Content starts
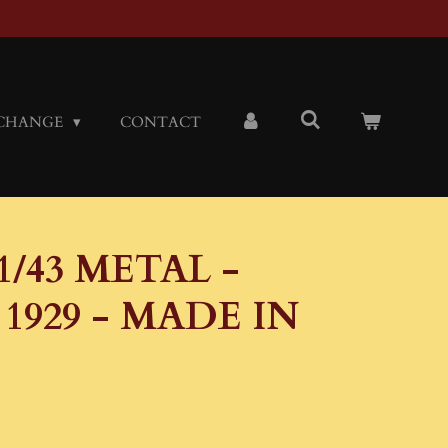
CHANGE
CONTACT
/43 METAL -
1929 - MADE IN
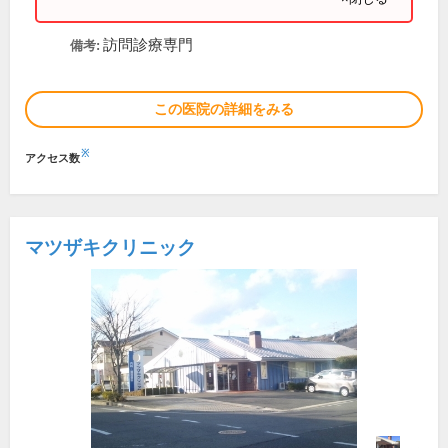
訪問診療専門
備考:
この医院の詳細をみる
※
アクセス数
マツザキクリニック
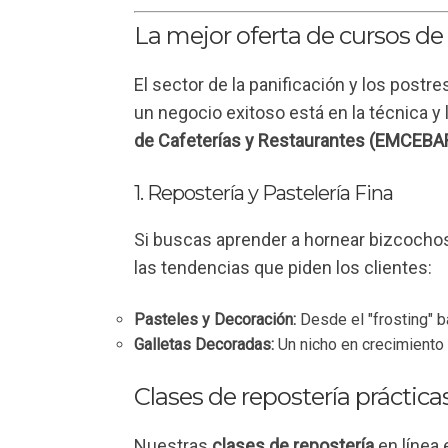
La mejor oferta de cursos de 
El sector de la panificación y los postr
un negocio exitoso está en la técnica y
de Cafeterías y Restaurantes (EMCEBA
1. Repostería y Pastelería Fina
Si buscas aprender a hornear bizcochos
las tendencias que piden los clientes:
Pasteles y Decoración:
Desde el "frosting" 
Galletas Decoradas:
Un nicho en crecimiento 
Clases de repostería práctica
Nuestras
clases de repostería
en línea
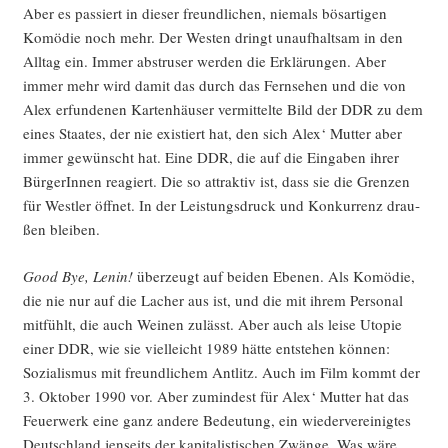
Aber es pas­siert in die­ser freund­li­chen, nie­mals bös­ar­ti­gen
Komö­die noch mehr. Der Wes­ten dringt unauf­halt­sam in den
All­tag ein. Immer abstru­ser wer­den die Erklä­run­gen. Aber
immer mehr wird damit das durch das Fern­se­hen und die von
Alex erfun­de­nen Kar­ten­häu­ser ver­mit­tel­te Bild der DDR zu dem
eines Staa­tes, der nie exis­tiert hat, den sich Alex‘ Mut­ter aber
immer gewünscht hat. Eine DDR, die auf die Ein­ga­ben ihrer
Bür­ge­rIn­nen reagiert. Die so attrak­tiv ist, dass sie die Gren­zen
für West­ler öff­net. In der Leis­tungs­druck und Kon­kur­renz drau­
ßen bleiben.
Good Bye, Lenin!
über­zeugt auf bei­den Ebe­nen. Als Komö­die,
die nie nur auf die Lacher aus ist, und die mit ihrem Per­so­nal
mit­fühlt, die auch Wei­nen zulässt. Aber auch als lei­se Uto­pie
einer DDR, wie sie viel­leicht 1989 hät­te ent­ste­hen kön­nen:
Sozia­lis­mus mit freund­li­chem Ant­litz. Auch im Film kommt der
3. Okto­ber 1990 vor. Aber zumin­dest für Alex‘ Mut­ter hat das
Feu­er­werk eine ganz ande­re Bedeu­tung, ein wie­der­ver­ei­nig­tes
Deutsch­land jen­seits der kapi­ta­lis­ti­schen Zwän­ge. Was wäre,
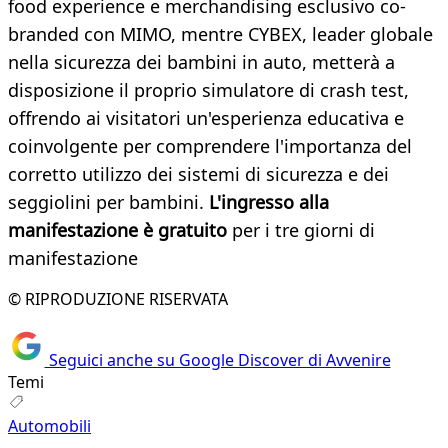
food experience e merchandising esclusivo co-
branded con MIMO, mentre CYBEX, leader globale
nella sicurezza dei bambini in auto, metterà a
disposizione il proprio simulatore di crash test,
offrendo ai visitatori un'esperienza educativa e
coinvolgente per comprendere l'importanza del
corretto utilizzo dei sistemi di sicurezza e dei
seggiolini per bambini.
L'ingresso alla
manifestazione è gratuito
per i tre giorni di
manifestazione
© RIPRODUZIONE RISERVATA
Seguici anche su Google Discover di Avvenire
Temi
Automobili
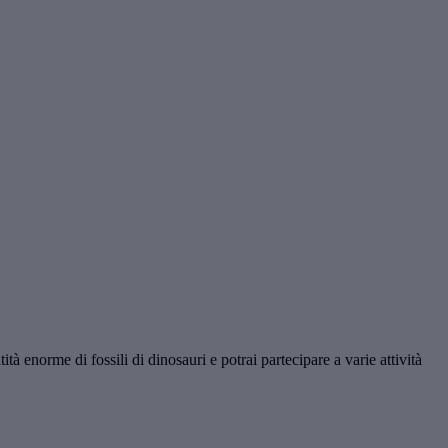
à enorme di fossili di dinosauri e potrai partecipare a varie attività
Content ends
Content starts
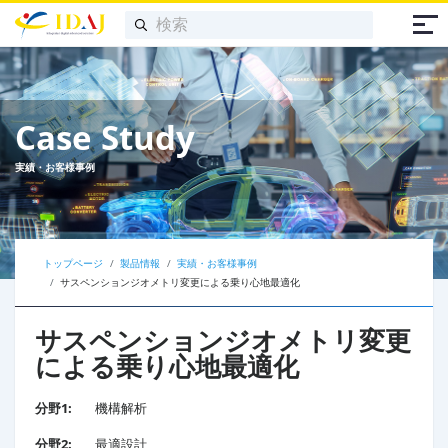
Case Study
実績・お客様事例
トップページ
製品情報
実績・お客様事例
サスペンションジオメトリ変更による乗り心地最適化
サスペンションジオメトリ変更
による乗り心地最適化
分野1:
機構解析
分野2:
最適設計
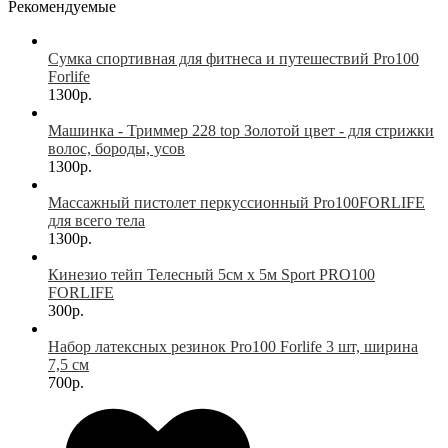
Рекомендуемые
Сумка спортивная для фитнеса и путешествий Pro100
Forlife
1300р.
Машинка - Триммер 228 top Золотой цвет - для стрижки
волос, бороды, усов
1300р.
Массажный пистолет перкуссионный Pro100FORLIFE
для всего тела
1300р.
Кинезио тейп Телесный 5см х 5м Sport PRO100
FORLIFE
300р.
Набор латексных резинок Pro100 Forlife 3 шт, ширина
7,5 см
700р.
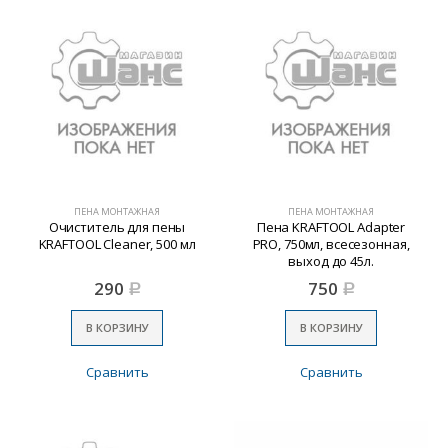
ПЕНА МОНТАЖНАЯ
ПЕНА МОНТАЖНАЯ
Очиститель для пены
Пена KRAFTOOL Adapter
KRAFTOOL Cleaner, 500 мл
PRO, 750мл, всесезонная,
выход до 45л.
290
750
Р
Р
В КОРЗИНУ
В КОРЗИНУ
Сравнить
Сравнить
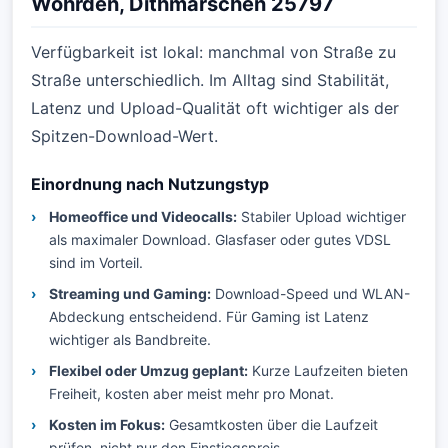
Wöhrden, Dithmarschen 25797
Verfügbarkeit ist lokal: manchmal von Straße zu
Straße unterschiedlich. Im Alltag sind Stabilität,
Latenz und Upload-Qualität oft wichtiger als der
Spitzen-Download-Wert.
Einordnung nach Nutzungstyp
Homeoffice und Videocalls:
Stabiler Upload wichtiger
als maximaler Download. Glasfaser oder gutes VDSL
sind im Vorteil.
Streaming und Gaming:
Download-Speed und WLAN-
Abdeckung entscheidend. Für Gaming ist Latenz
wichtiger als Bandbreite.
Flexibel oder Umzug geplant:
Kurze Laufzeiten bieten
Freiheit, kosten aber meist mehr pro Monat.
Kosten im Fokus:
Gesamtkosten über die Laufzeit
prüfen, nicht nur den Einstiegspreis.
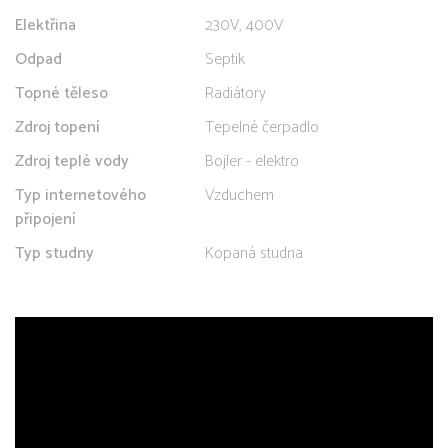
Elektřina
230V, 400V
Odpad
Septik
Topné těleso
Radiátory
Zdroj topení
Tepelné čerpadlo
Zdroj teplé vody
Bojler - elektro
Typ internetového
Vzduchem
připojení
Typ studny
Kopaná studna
Content ends
Content starts
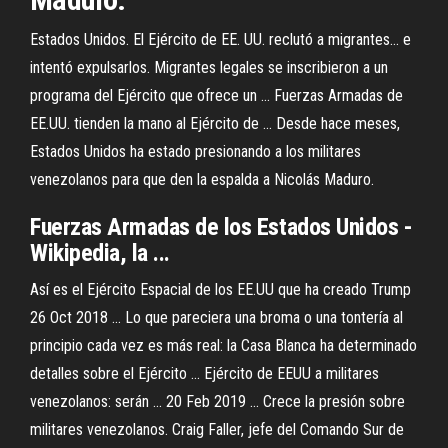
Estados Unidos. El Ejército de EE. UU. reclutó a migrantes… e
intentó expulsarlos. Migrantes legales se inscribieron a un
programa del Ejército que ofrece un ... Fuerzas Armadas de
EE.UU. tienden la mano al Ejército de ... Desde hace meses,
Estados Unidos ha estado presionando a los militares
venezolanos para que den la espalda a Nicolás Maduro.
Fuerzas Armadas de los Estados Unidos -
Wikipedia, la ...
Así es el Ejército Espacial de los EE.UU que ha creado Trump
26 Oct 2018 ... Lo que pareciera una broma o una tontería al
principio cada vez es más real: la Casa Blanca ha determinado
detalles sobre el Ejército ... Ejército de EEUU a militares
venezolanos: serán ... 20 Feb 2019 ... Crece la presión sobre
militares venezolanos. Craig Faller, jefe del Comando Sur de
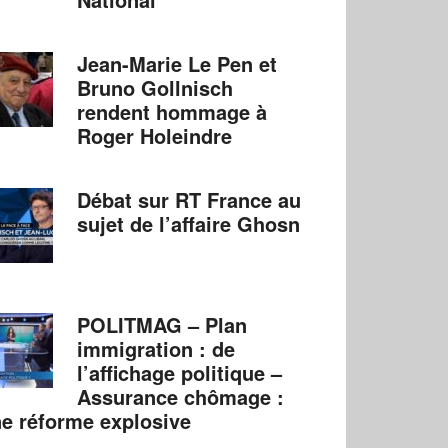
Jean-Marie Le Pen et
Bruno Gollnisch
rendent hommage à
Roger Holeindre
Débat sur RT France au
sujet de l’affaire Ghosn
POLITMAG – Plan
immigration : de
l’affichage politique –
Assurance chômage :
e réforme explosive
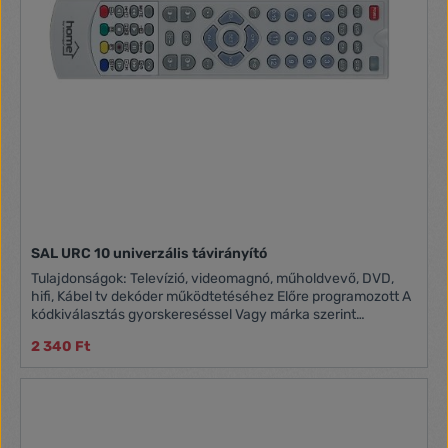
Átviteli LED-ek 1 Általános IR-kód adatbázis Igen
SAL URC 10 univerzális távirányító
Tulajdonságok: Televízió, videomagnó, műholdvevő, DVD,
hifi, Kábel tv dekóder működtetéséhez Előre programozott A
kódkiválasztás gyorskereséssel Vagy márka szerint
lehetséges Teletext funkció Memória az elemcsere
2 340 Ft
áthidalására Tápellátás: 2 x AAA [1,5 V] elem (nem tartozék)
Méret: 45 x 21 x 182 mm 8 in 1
Content ends
### [Task goal]
Edit the lines of the material beginning with the line that contains "Wöhrden, Dithmarschen 25797" and continuing through the line that contains "Freiheit, kosten aber meist mehr pro Monat.", both included. Replace "Bandbreite" with "Datenrate", leave all else unchanged, and return those lines alone.

### [Result of this exercise]
Wöhrden, Dithmarschen 25797
Verfügbarkeit ist lokal: manchmal von Straße zu
Straße unterschiedlich. Im Alltag sind Stabilität,
Latenz und Upload-Qualität oft wichtiger als der
Spitzen-Download-Wert.
Einordnung nach Nutzungstyp
Homeoffice und Videocalls:
Stabiler Upload wichtiger
als maximaler Download. Glasfaser oder gutes VDSL
sind im Vorteil.
Streaming und Gaming:
Download-Speed und WLAN-
Abdeckung entscheidend. Für Gaming ist Latenz
wichtiger als Datenrate.
Flexibel oder Umzug geplant:
Kurze Laufzeiten bieten
Freiheit, kosten aber meist mehr pro Monat.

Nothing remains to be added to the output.